The estate also features a large mural by Tony Hollaway, commissioned by Hollamby, commemorating the Chartists' meeting at Kennington Common on 10 April 1848. In late 1962, a statue, Two Piece Reclining Figure No.3 1961, by Henry Moore, was purchased by LCC and installed on the estate. Initially placed on a high plinth, it was repositioned on a sloping lawn site in 1989 to make it more accessible. The sculpture is Grade II listed.

===Critical reaction===
At the beginning of the development, tenants who had moved from worse accommodation found the estate an improvement on their previous accommodation. The Architects' Journal said the scheme was "an important essay by the LCC to create a community in the true sense of the word rather than a mere housing estate. The diversification of design, although it has sometimes degenerated into inconsistency, reflects the provision for a wide variety of social activities… This is a positive attempt to overcome a major failure of much inter-war housing in the London area."

The combination of towers, low-rise blocks and refurbished terraces meant, according to Nikolaus Pevsner, "most of the buildings blend successfully into the surrounding urban fabric". The poet John Betjeman commented that the estate was "attractive, habitable by modern standards, and probably the beginning of a general raising of the self-respect of the neighbourhood."

===Later history===
By the end of the 1970s, the estate started to become more socially problematic, with new waves of families arriving from other slum clearances and the council prioritising more disadvantaged people and immigrant communities. The local press carried headlines such as: ‘Vandal-hit estate goes to war’, ‘Corridors of Fear’, ‘It’s revolting!
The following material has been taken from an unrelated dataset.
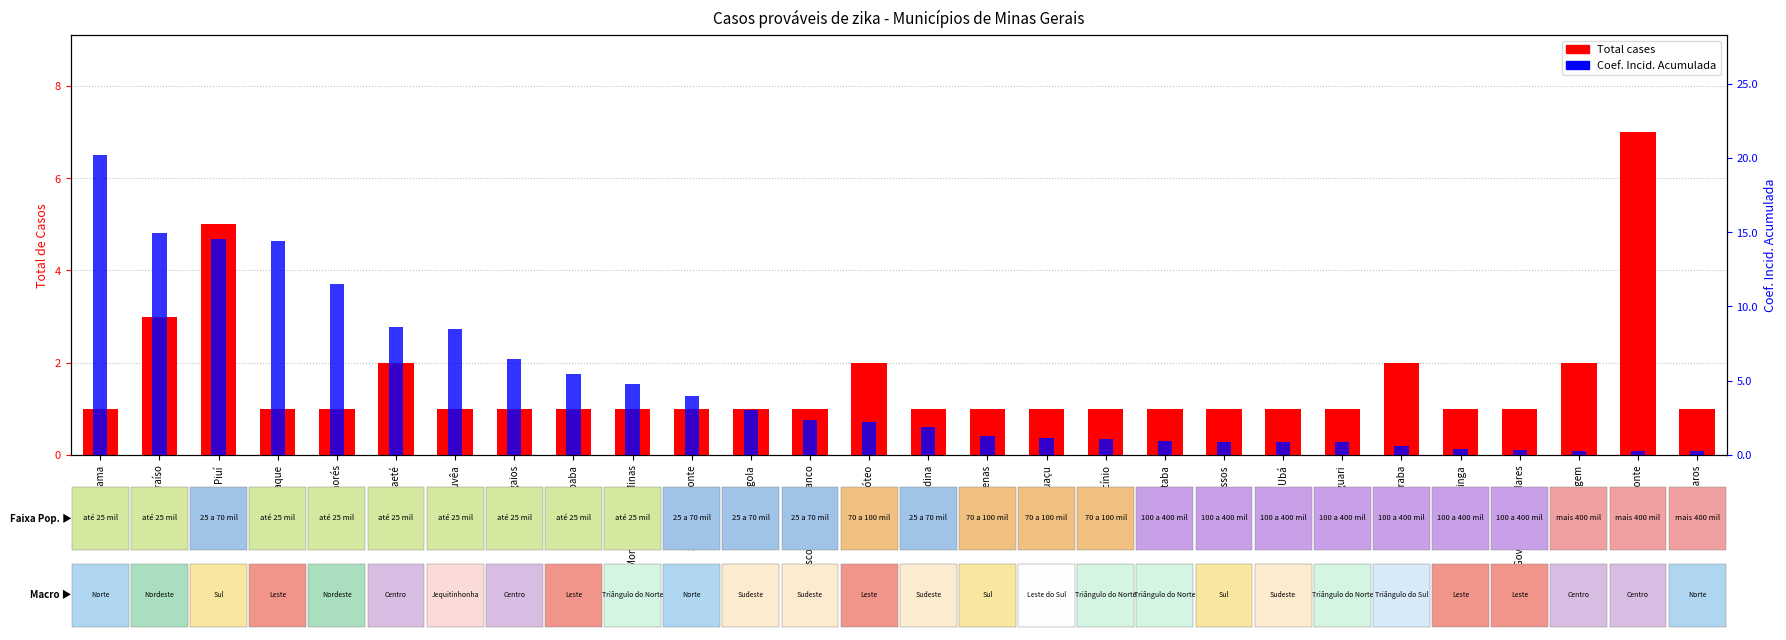

List the labels in order of Coef. Incid. Acumulada value, largest first.

Guaraciama, Padre Paraíso, Piuí, Naque, Serra dos Aimorés, Abaeté, Gouvêa, Papagaios, Ipaba, Monte Alegre de Minas, São João da Ponte, Carangola, Visconde do Rio Branco, Timóteo, Leopoldina, Alfenas, Manhuaçu, Patrocínio, Ituiutaba, Passos, Ubá, Araguari, Uberaba, Ipatinga, Governador Valadares, Contagem, Belo Horizonte, Montes Claros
Slum estate tenants in new protest’.

There is a Southwark blue plaque on one of the estate buildings, honouring the Crystal Palace, Arsenal and England footballer Kenny Sansom.

==In popular culture==
The sitcom 15 Storeys High used the estate as a backdrop for the exterior locations. It has also been featured in the TV shows Spooks, Silent Witness and The Bill. The sci-fi series Doctor Who used the estate as the location of the fictional Powell Estate, home of the Doctor's companion Rose Tyler (played by Billie Piper) for several series.
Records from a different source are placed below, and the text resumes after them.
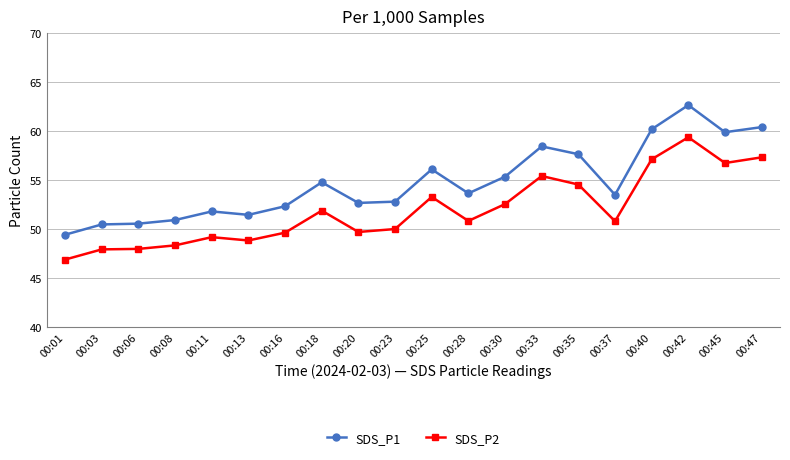

At which label is SDS_P1 closest to 56?

00:25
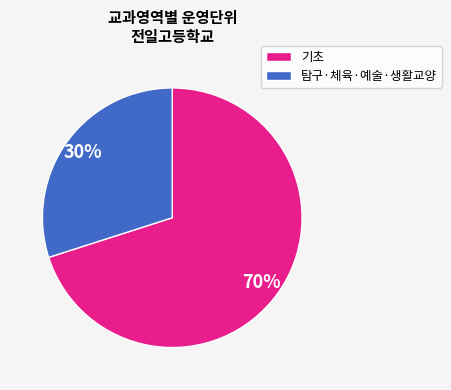

How many slices are in this pie chart?

2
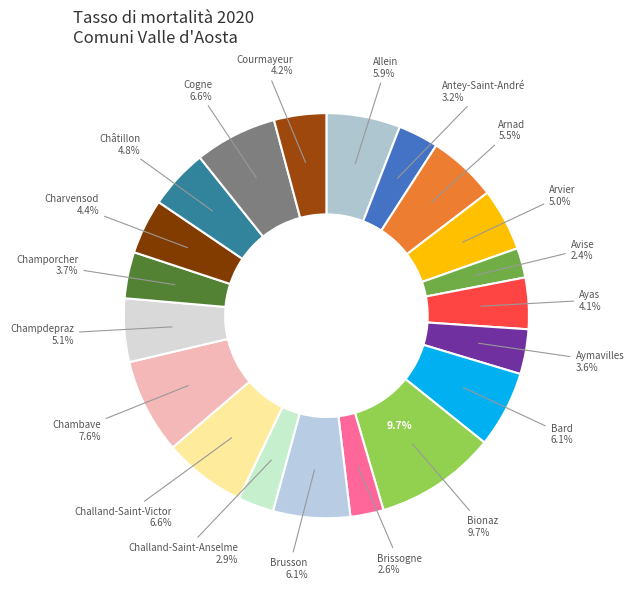

Which slice is the smallest?

Avise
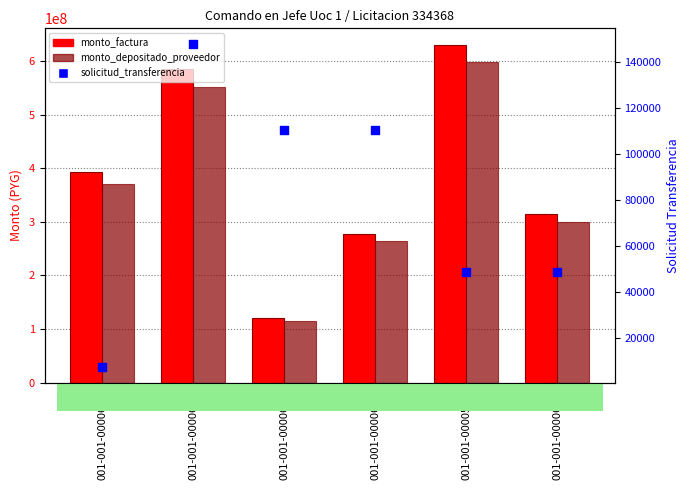

Which series contains the lowest Y value?

solicitud_transferencia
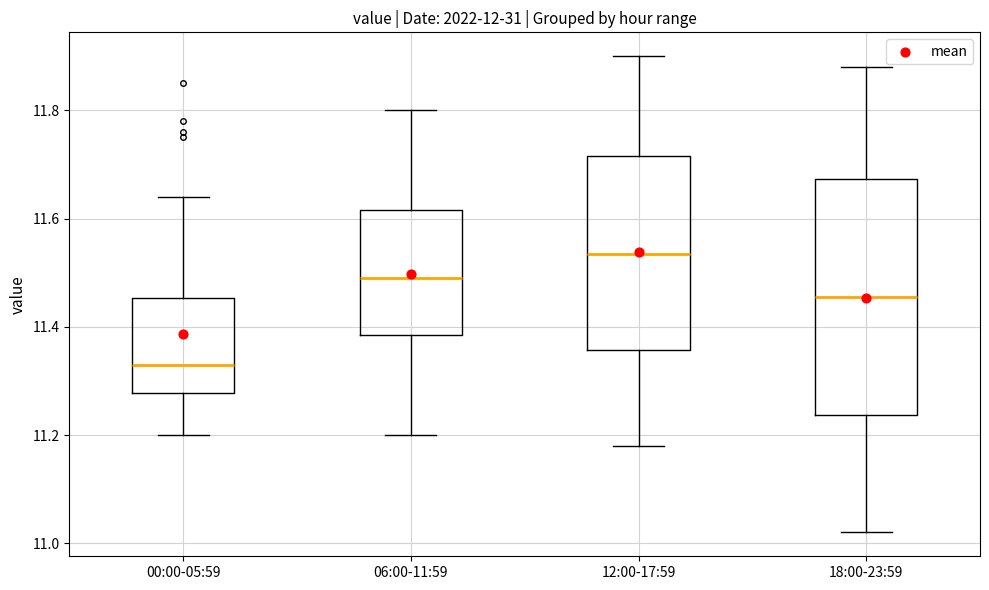

Which box has the highest median line?

12:00-17:59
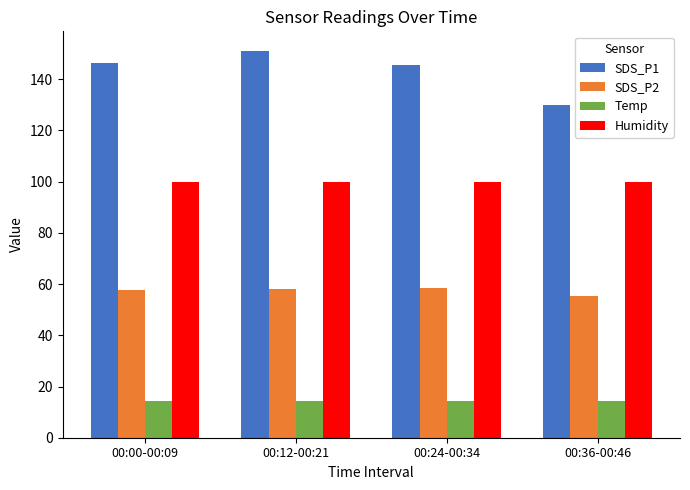

Rank the series at 00:00-00:09 from highest to lowest value.

SDS_P1, Humidity, SDS_P2, Temp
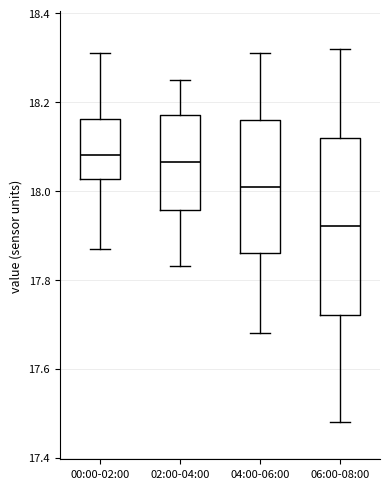

Which box's median line is the lowest?

06:00-08:00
Some scenes in the film For Queen and Country were shot at Hanworth House on the estate.

Video of the estate from the early 1960s are held by the Brandon Estate Cine Club, which "made Super 8 films of events on the estate organised by the social club – using a camera bought by 17-year old Brian Waterman with his first pay-packet from his job on the Underground". The Brandon estate is the subject of the oral history The People of Providence: A housing Estate and Some of Its Inhabitants (1983) by Tony Parker.